Give a summary of the effects of electrical stimulation.

• The response to long-term stimulation of skeletal muscle is evidence of an adaptive capacity that enables it to modify its properties to suit the type of work demanded of it. • The impulse activity delivered by the motor nerve is a major determinant of adult fiber type composition. • The myosin heavy chain transitions from 2B to 2X to 2A to 1 are governed by a series of threshold levels of activity. The MHC2A-to-1 transition is particularly important because of its profound effect on the contractile speed of the muscle, and therefore the power available. • The effects of long-term electrical stimulation are similar to those of endurance exercise, but they are more profound, because stimulation bypasses volitional limitations and the physiological recruitment order. • It makes little difference whether a given pattern of increased impulse activity is delivered in a single session or divided over more than one session during the day.
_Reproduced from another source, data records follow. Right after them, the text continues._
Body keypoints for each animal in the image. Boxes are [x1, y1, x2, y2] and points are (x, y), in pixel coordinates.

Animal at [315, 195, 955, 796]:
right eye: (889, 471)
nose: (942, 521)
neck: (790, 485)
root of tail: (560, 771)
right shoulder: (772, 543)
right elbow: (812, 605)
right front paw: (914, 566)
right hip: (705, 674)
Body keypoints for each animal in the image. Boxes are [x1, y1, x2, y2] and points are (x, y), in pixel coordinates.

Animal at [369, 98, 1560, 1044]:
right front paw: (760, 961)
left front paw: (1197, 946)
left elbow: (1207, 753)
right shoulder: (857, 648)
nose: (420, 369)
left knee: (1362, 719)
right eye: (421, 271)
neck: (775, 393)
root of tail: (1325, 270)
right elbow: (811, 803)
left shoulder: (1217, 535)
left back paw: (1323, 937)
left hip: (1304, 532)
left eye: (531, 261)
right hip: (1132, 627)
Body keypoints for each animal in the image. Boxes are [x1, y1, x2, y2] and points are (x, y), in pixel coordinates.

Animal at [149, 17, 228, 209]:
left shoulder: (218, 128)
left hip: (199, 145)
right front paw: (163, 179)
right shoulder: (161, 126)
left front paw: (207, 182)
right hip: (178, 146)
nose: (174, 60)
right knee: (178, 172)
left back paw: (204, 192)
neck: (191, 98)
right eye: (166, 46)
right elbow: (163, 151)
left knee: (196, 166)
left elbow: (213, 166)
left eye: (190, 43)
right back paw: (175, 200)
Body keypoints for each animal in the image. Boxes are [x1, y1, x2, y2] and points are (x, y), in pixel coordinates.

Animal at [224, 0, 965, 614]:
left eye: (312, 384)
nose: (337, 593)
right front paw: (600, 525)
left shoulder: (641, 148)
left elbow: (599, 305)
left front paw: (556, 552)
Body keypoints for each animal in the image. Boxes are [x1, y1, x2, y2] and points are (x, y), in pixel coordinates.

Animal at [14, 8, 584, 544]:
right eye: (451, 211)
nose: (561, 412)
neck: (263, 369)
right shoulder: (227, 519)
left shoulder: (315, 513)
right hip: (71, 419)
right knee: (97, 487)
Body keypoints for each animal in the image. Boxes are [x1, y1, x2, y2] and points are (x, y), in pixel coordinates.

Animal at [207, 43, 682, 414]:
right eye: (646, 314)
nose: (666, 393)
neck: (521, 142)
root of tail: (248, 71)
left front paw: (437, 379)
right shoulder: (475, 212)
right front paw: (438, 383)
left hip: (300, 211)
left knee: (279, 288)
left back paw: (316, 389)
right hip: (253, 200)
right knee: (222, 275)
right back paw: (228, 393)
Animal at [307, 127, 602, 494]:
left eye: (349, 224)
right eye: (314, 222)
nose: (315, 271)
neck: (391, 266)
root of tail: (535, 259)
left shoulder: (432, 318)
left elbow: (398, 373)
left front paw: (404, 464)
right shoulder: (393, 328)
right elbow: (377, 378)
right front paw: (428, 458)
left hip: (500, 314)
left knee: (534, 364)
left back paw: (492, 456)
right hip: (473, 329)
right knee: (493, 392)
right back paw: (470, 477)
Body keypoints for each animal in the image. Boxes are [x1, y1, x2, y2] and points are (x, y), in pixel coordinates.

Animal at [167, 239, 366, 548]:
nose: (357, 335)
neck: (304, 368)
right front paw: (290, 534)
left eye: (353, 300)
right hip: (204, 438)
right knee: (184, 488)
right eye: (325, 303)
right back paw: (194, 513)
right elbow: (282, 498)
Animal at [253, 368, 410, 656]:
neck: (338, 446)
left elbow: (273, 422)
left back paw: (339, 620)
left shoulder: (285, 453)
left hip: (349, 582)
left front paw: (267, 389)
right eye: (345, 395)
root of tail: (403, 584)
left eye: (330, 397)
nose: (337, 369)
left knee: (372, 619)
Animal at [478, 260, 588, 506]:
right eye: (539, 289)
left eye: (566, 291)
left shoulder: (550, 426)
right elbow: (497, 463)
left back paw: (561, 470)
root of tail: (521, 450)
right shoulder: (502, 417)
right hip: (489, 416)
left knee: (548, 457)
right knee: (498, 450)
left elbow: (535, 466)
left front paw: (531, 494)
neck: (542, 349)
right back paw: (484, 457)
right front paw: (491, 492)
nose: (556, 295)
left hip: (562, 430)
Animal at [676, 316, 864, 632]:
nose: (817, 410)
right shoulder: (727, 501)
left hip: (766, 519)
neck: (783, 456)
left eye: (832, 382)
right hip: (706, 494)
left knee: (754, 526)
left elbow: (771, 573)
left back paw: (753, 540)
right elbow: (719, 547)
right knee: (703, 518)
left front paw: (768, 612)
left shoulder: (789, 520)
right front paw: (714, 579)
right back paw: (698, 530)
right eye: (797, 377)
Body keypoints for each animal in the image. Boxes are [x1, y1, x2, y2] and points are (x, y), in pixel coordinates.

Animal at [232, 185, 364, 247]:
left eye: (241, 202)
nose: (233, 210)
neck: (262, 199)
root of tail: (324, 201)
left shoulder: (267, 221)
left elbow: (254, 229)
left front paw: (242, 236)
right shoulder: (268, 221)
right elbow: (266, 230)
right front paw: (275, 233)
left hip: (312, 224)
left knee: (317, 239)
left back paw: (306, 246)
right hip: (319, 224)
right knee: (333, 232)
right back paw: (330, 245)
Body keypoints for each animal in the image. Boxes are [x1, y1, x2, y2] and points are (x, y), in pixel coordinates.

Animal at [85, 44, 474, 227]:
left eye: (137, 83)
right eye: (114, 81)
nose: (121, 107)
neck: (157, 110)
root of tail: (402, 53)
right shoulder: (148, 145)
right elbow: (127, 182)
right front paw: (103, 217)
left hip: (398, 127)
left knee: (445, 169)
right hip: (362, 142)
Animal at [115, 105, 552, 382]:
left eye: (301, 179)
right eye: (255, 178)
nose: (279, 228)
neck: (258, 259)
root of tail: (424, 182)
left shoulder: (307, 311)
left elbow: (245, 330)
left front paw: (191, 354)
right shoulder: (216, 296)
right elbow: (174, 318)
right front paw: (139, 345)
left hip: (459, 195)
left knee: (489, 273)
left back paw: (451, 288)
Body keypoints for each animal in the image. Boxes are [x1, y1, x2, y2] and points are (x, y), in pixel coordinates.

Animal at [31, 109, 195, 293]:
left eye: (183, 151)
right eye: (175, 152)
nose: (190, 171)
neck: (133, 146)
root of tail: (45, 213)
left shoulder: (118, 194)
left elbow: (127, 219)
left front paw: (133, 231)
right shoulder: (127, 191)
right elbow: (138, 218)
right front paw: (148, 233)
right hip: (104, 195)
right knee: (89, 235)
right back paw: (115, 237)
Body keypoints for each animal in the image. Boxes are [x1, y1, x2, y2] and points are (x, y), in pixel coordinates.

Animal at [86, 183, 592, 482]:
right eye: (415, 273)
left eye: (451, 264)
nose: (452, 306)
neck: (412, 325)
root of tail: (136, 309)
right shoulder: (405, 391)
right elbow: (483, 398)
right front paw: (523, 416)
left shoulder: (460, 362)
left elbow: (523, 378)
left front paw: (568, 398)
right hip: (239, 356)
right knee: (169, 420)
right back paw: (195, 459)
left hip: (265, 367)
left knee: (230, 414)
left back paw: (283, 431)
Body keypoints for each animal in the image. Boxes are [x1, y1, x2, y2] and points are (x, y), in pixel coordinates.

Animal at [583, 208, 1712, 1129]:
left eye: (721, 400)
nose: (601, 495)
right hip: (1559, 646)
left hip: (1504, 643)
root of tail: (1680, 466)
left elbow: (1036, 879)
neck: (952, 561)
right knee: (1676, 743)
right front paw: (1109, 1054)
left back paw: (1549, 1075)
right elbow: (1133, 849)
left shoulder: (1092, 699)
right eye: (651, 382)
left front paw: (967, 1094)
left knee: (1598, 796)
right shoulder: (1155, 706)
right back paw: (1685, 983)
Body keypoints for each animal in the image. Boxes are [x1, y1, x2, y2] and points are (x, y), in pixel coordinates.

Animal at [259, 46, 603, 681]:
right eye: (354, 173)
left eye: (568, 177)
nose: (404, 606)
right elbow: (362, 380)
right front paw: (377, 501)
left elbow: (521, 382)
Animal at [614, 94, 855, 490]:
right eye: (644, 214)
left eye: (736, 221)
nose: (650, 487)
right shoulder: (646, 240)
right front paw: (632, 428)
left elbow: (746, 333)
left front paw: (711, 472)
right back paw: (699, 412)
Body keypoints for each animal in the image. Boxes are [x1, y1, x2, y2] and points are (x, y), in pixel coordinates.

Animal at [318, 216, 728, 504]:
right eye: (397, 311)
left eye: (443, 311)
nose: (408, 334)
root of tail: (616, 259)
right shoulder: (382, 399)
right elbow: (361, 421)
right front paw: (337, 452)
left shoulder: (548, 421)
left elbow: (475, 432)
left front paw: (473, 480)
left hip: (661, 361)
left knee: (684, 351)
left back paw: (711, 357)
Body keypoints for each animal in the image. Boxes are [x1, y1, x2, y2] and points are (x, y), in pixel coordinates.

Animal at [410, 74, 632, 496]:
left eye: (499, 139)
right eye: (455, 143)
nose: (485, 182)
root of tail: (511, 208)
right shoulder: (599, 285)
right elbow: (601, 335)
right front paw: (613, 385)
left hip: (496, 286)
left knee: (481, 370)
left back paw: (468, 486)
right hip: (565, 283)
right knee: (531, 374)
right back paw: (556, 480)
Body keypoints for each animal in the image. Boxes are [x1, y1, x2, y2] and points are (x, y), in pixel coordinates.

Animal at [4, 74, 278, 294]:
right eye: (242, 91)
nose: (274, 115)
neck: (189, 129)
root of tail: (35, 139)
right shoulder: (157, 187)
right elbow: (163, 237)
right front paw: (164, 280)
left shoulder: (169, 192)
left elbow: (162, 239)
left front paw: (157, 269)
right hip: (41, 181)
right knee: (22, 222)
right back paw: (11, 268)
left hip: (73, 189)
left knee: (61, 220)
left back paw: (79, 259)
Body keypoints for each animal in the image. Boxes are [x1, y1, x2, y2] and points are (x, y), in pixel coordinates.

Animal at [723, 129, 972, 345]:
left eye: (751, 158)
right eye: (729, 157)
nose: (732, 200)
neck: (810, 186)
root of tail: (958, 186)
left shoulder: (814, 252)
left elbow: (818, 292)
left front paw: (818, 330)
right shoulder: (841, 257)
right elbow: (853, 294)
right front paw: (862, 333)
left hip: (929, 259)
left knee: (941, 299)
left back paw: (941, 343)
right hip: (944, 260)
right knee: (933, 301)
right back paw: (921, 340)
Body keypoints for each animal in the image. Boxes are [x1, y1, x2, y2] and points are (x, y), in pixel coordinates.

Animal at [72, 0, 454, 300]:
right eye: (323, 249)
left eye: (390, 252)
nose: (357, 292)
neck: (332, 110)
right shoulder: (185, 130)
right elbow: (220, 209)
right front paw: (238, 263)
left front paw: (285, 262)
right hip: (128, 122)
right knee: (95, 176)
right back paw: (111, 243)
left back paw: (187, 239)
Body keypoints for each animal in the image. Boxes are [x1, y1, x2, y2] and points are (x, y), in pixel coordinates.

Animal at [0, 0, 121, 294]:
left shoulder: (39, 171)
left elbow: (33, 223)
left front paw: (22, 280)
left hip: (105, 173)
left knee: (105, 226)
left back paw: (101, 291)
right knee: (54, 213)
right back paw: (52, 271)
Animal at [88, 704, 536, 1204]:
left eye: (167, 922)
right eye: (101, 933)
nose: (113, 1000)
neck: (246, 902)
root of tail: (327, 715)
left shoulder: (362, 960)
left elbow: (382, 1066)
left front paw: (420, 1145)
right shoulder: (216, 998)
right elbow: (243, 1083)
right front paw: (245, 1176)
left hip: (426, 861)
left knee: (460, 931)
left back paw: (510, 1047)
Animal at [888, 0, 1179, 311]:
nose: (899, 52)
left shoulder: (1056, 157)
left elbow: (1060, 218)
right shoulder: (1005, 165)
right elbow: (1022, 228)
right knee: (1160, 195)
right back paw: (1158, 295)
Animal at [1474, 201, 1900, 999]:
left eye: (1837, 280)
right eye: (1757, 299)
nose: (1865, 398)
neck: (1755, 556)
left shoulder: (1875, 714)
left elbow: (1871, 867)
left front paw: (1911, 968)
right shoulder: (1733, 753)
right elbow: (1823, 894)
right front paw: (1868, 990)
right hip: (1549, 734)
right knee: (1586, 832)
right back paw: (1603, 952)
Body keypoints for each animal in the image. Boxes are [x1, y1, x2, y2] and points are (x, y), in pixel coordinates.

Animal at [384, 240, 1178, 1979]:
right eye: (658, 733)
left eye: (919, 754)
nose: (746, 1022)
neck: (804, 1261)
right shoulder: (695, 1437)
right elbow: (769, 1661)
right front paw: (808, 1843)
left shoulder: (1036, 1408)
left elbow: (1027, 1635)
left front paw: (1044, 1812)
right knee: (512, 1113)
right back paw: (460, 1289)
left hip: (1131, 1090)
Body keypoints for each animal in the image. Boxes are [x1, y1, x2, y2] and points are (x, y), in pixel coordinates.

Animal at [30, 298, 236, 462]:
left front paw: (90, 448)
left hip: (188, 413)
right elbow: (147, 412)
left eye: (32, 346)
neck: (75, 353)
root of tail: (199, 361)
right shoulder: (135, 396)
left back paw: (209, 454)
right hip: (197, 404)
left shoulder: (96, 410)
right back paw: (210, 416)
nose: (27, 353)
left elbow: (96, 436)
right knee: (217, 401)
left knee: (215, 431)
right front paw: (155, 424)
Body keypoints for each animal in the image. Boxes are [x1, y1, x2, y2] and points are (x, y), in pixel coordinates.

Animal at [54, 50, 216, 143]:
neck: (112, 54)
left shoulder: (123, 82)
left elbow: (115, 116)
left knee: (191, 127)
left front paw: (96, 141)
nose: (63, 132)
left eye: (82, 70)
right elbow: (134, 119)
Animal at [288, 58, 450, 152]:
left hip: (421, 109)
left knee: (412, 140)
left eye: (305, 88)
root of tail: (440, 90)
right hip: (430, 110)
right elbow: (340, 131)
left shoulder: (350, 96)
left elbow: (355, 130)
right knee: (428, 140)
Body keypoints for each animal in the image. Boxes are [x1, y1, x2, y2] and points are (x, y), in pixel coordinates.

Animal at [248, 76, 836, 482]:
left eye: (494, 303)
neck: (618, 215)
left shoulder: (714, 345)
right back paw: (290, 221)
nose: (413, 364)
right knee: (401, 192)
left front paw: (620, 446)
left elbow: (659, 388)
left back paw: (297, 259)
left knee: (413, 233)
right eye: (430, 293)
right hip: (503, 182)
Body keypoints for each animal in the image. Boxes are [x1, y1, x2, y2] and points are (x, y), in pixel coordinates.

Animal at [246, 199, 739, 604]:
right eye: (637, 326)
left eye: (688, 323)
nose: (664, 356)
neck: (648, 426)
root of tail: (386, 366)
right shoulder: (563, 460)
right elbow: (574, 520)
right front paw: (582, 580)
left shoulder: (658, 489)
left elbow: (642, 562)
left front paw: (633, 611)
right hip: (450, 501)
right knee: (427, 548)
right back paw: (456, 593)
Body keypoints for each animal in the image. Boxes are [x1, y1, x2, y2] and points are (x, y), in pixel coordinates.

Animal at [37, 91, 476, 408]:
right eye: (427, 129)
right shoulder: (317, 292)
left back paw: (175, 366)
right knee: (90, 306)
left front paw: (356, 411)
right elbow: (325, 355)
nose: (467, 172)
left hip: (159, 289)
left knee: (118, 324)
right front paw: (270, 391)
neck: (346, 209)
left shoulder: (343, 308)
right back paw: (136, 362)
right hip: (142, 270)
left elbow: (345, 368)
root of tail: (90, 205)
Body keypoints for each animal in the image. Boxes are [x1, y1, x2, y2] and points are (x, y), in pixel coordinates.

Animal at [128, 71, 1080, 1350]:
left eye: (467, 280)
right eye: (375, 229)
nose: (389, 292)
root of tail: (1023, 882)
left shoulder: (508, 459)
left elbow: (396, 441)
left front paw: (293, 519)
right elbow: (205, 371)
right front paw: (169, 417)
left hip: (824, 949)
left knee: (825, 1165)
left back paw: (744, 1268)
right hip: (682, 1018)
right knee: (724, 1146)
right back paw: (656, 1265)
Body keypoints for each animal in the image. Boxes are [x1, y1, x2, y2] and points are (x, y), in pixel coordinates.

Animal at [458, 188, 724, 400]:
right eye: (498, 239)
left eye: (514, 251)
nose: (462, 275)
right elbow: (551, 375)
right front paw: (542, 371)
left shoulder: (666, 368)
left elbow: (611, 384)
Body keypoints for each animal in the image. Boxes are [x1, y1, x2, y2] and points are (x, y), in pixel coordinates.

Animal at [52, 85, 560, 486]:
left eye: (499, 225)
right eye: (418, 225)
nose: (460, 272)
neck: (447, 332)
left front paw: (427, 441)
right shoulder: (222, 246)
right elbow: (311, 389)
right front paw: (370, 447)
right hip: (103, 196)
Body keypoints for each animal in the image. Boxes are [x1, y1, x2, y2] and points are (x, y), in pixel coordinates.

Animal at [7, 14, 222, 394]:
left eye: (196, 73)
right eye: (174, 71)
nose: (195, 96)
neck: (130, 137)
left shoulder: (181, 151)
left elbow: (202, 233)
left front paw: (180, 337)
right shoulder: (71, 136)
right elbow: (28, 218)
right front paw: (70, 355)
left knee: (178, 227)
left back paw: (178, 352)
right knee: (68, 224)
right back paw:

The changes are, however, completely reversible; both after cessation of stimulation and under conditions of disuse the muscle reverts to a native, fast state. • The long-term influence of stimulation on muscle phenotype depends primarily on the aggregate number of impulses delivered, not on the frequency. However, a pattern consisting of high-frequency bursts will elicit a higher mean force, and this elevates protein synthesis. A muscle subjected to such pattern will have greater mass and cross-sectional area and develop greater force than a muscle subjected to an equivalent continuous low-frequency pulse train. • A limit of 40,000 impulses per day, however delivered, is the suggested maximum if Type 2A characteristics are to be retained.